WORK ORDER
Search the entries below. Return every line that has "color" in it.

DATA EXCERPTS below:

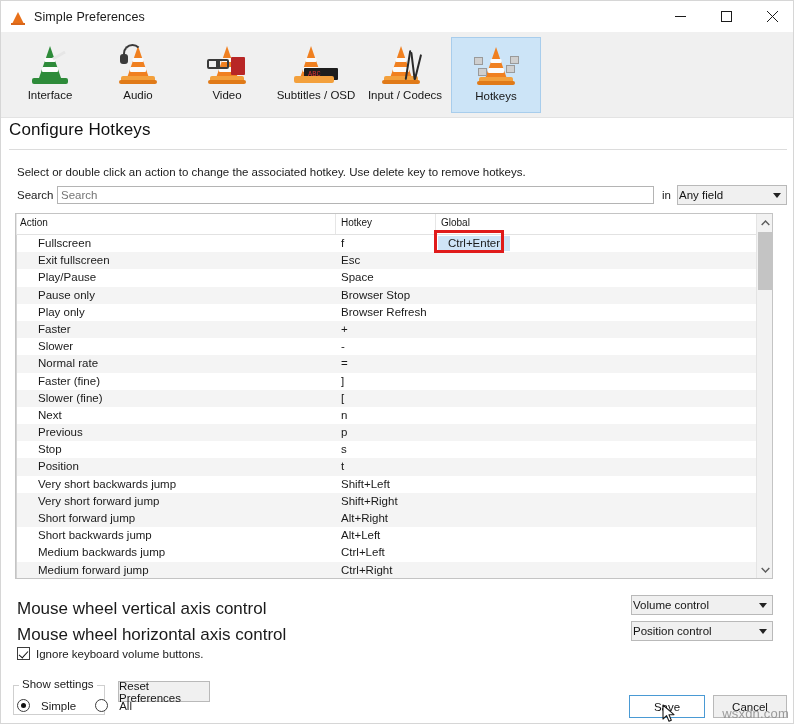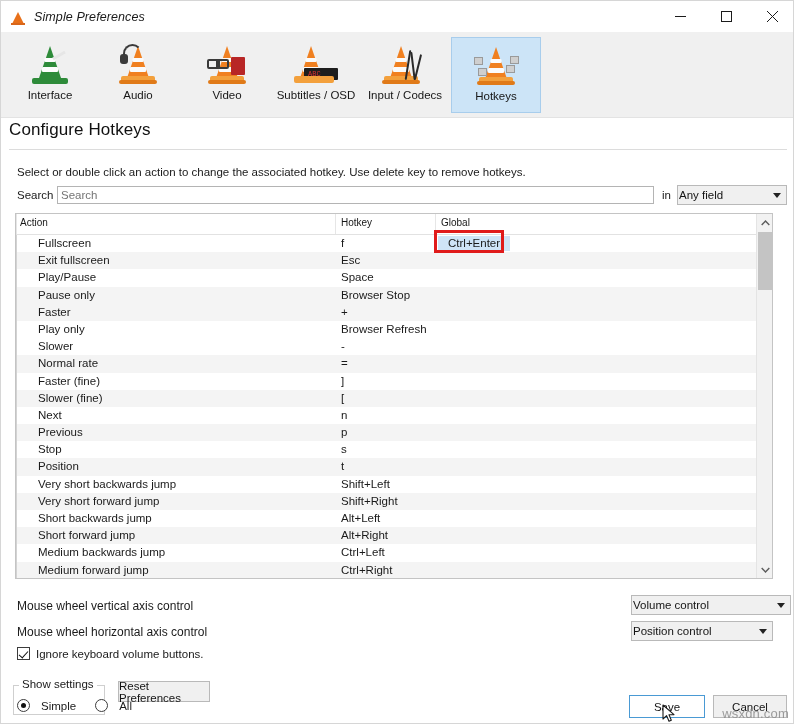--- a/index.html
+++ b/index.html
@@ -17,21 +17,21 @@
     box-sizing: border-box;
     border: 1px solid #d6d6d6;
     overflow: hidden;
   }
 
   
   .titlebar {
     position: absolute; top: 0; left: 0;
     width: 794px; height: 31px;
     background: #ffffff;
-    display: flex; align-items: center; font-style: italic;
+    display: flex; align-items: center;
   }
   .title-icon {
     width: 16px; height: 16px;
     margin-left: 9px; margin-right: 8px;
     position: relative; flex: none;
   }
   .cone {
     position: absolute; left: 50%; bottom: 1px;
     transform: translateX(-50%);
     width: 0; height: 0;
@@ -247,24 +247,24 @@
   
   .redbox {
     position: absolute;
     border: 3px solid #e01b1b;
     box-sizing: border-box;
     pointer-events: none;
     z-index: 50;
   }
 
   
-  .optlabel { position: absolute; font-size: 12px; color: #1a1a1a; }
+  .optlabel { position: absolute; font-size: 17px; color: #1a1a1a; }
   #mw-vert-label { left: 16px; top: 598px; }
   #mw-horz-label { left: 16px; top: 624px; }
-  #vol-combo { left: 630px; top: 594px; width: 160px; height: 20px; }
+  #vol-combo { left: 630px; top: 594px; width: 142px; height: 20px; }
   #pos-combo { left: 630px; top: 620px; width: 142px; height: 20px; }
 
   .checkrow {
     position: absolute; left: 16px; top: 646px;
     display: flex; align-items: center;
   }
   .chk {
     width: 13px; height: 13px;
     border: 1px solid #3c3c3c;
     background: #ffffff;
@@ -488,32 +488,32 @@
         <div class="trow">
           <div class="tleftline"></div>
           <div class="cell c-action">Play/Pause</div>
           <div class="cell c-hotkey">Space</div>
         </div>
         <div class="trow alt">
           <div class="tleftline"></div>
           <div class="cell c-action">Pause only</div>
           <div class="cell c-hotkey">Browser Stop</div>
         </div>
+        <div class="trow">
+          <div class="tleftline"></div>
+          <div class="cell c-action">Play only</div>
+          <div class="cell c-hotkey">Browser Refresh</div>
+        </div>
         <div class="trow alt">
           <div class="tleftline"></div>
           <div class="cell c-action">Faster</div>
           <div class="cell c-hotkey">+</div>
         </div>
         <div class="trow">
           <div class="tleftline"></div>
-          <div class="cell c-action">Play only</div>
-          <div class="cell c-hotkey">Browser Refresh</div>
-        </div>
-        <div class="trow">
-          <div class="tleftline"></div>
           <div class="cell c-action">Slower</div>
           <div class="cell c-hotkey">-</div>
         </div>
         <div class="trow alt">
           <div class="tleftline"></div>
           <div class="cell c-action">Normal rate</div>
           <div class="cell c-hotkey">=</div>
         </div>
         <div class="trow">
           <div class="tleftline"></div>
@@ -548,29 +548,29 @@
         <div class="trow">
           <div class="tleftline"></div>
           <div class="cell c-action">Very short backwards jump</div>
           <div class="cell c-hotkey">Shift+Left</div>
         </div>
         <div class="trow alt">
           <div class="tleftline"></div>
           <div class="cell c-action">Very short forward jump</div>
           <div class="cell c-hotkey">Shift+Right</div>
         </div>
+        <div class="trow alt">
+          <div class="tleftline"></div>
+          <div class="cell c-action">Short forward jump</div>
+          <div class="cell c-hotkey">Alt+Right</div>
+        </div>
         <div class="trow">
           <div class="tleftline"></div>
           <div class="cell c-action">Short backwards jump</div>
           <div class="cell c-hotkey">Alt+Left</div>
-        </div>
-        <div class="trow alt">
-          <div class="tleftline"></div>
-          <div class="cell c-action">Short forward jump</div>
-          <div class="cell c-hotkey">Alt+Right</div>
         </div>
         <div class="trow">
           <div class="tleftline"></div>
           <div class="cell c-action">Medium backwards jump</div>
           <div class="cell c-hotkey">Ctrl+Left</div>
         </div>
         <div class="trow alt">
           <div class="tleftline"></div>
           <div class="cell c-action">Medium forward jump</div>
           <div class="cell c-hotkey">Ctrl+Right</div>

End of DATA EXCERPTS.

EXERCISE SOLUTION
-  .optlabel { position: absolute; font-size: 12px; color: #1a1a1a; }
+  .optlabel { position: absolute; font-size: 17px; color: #1a1a1a; }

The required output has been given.